A la lecture du titre de l’ouvrage de Langendorf, on s’attend à une description détaillée des circonstances de cette mort, or elles n’occupent que le quart de l’ouvrage. Le point de départ du récit est une lettre du pianiste et compositeur italien (mais allemand par sa mère) Ferrucio Busoni invitant Magnard à venir diriger sa 3e symphonie à Berlin au début de l’année 1905. Il accepte, non sans avoir beaucoup tergiversé, car d’une part il n’aime pas voyager, d’autre part il nourrit, à l’instar de la majorité des Français de sa génération, de forts sentiments germanophobes. Puis Langendorf bouscule la chronologie, entrelaçant le récit de quelques faits saillants relatifs à l’enfance de Magnard, à son adolescence et à ses premiers pas dans l’art musical. Si certains détails paraissent imaginés, l’auteur dresse néanmoins en ces quelques pages un portrait saisissant de ce misanthrope communiste (qui défend sa propriété privée!), féministe, dreyfusard, farouchement indépendant et guère enclin aux compromis. Puis on revient à l’épisode berlinois où un détail du récit retient l’attention: à la fin du concert, un homme surgit devant le compositeur et lui dit dans un français châtié: «Maître, mon nom est von Ballin, capitaine von Ballin. Je viens d’entendre votre 3e Symphonie. Elle m’est allée au cœur. Vous avez écrit l’œuvre que j’attendais. C’est comme si vous l’aviez composée pour moi.» Et l’homme disparaît sans que Magnard ait eu le temps de répondre.

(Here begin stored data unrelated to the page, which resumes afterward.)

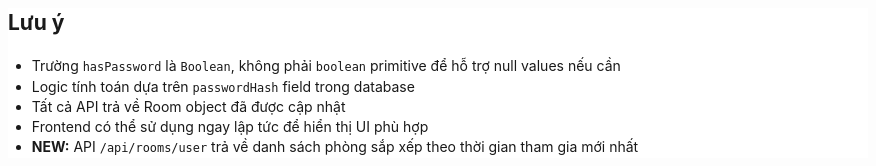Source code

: ## Lưu ý
- Trường `hasPassword` là `Boolean`, không phải `boolean` primitive để hỗ trợ null values nếu cần
- Logic tính toán dựa trên `passwordHash` field trong database
- Tất cả API trả về Room object đã được cập nhật
- Frontend có thể sử dụng ngay lập tức để hiển thị UI phù hợp
- **NEW:** API `/api/rooms/user` trả về danh sách phòng sắp xếp theo thời gian tham gia mới nhất 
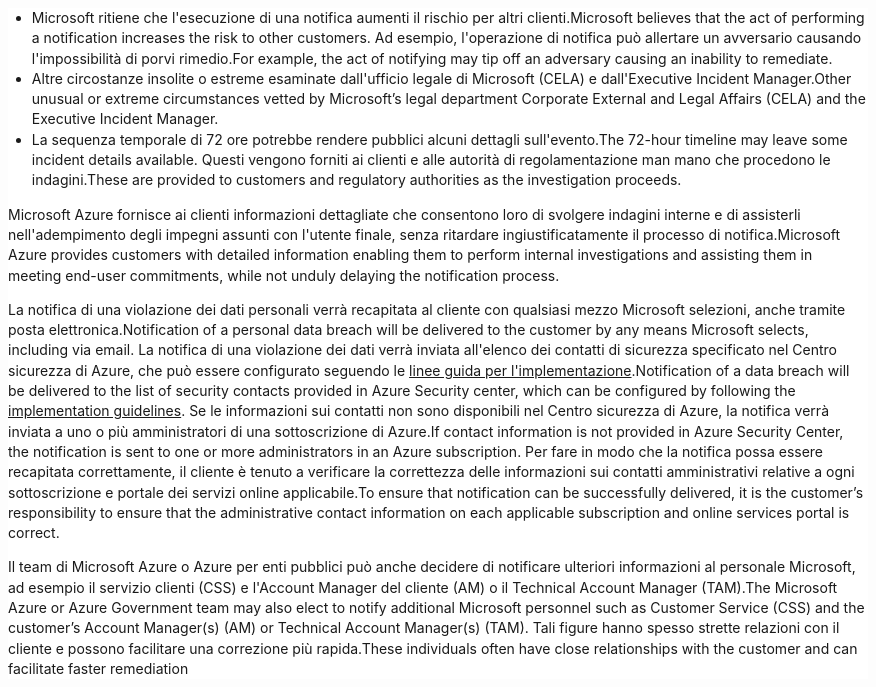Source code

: - <span data-ttu-id="cfc66-205">Microsoft ritiene che l'esecuzione di una notifica aumenti il rischio per altri clienti.</span><span class="sxs-lookup"><span data-stu-id="cfc66-205">Microsoft believes that the act of performing a notification increases the risk to other customers.</span></span> <span data-ttu-id="cfc66-206">Ad esempio, l'operazione di notifica può allertare un avversario causando l'impossibilità di porvi rimedio.</span><span class="sxs-lookup"><span data-stu-id="cfc66-206">For example, the act of notifying may tip off an adversary causing an inability to remediate.</span></span>
- <span data-ttu-id="cfc66-207">Altre circostanze insolite o estreme esaminate dall'ufficio legale di Microsoft (CELA) e dall'Executive Incident Manager.</span><span class="sxs-lookup"><span data-stu-id="cfc66-207">Other unusual or extreme circumstances vetted by Microsoft’s legal department Corporate External and Legal Affairs (CELA) and the Executive Incident Manager.</span></span>
- <span data-ttu-id="cfc66-208">La sequenza temporale di 72 ore potrebbe rendere pubblici alcuni dettagli sull'evento.</span><span class="sxs-lookup"><span data-stu-id="cfc66-208">The 72-hour timeline may leave some incident details available.</span></span> <span data-ttu-id="cfc66-209">Questi vengono forniti ai clienti e alle autorità di regolamentazione man mano che procedono le indagini.</span><span class="sxs-lookup"><span data-stu-id="cfc66-209">These are provided to customers and regulatory authorities as the investigation proceeds.</span></span>

<span data-ttu-id="cfc66-210">Microsoft Azure fornisce ai clienti informazioni dettagliate che consentono loro di svolgere indagini interne e di assisterli nell'adempimento degli impegni assunti con l'utente finale, senza ritardare ingiustificatamente il processo di notifica.</span><span class="sxs-lookup"><span data-stu-id="cfc66-210">Microsoft Azure provides customers with detailed information enabling them to perform internal investigations and assisting them in meeting end-user commitments, while not unduly delaying the notification process.</span></span>

<span data-ttu-id="cfc66-211">La notifica di una violazione dei dati personali verrà recapitata al cliente con qualsiasi mezzo Microsoft selezioni, anche tramite posta elettronica.</span><span class="sxs-lookup"><span data-stu-id="cfc66-211">Notification of a personal data breach will be delivered to the customer by any means Microsoft selects, including via email.</span></span> <span data-ttu-id="cfc66-212">La notifica di una violazione dei dati verrà inviata all'elenco dei contatti di sicurezza specificato nel Centro sicurezza di Azure, che può essere configurato seguendo le [linee guida per l'implementazione](https://docs.microsoft.com/azure/security-center/security-center-provide-security-contact-details).</span><span class="sxs-lookup"><span data-stu-id="cfc66-212">Notification of a data breach will be delivered to the list of security contacts provided in Azure Security center, which can be configured by following the [implementation guidelines](https://docs.microsoft.com/azure/security-center/security-center-provide-security-contact-details).</span></span> <span data-ttu-id="cfc66-213">Se le informazioni sui contatti non sono disponibili nel Centro sicurezza di Azure, la notifica verrà inviata a uno o più amministratori di una sottoscrizione di Azure.</span><span class="sxs-lookup"><span data-stu-id="cfc66-213">If contact information is not provided in Azure Security Center, the notification is sent to one or more administrators in an Azure subscription.</span></span> <span data-ttu-id="cfc66-214">Per fare in modo che la notifica possa essere recapitata correttamente, il cliente è tenuto a verificare la correttezza delle informazioni sui contatti amministrativi relative a ogni sottoscrizione e portale dei servizi online applicabile.</span><span class="sxs-lookup"><span data-stu-id="cfc66-214">To ensure that notification can be successfully delivered, it is the customer’s responsibility to ensure that the administrative contact information on each applicable subscription and online services portal is correct.</span></span>

<span data-ttu-id="cfc66-215">Il team di Microsoft Azure o Azure per enti pubblici può anche decidere di notificare ulteriori informazioni al personale Microsoft, ad esempio il servizio clienti (CSS) e l'Account Manager del cliente (AM) o il Technical Account Manager (TAM).</span><span class="sxs-lookup"><span data-stu-id="cfc66-215">The Microsoft Azure or Azure Government team may also elect to notify additional Microsoft personnel such as Customer Service (CSS) and the customer’s Account Manager(s) (AM) or Technical Account Manager(s) (TAM).</span></span> <span data-ttu-id="cfc66-216">Tali figure hanno spesso strette relazioni con il cliente e possono facilitare una correzione più rapida.</span><span class="sxs-lookup"><span data-stu-id="cfc66-216">These individuals often have close relationships with the customer and can facilitate faster remediation</span></span>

Cette anecdote est manifestement imaginée par l’auteur, mais un élément est vrai: le nom de von Ballin. Selon les témoignages, on sait que cet officier était présent à Baron le 3 septembre 1914 et, dans le récit de Langendorf, c’est lui qui ordonne l’incendie du manoir, ne faisant qu’obéir, ainsi qu’il l’écrit lui-même dans un message d’excuse qu’il remet à l’institutrice du village, «à la loi, à la dure loi de la guerre». Pourquoi alors l’avoir imaginé neuf ans plus tôt à Berlin et en avoir fait un admirateur de la musique de Magnard? Peut-être pour illustrer cette évidence que l’art authentique dépasse les frontières, nous élève au-dessus des haines, des inimitiés, des dissensions, mais ne peut rien contre la guerre. Magnard, dans l’histoire contée par Langendorf, se suicide au moment où les Allemands mettent le feu à son manoir; cette hypothèse du suicide n’est, paraît-il, guère soutenable2, cependant nous voyons dans ce choix narratif une signification plus large: le suicide de Magnard peut être vu comme une préfiguration et un symbole de ce suicide que fut la Grande Guerre pour l’Europe.

Notes:

1 Il s’agit en fait d’une réédition, ce texte ayant paru en 2005 dans un recueil de nouvelles Les dictées de la tortue, aux éditions Zoé.

2 Voir à ce sujet les explications données par Simon-Pierre Perret dans son livre sur Magnard paru aux éditions Fayard en 2001 (pp. 365 à 367).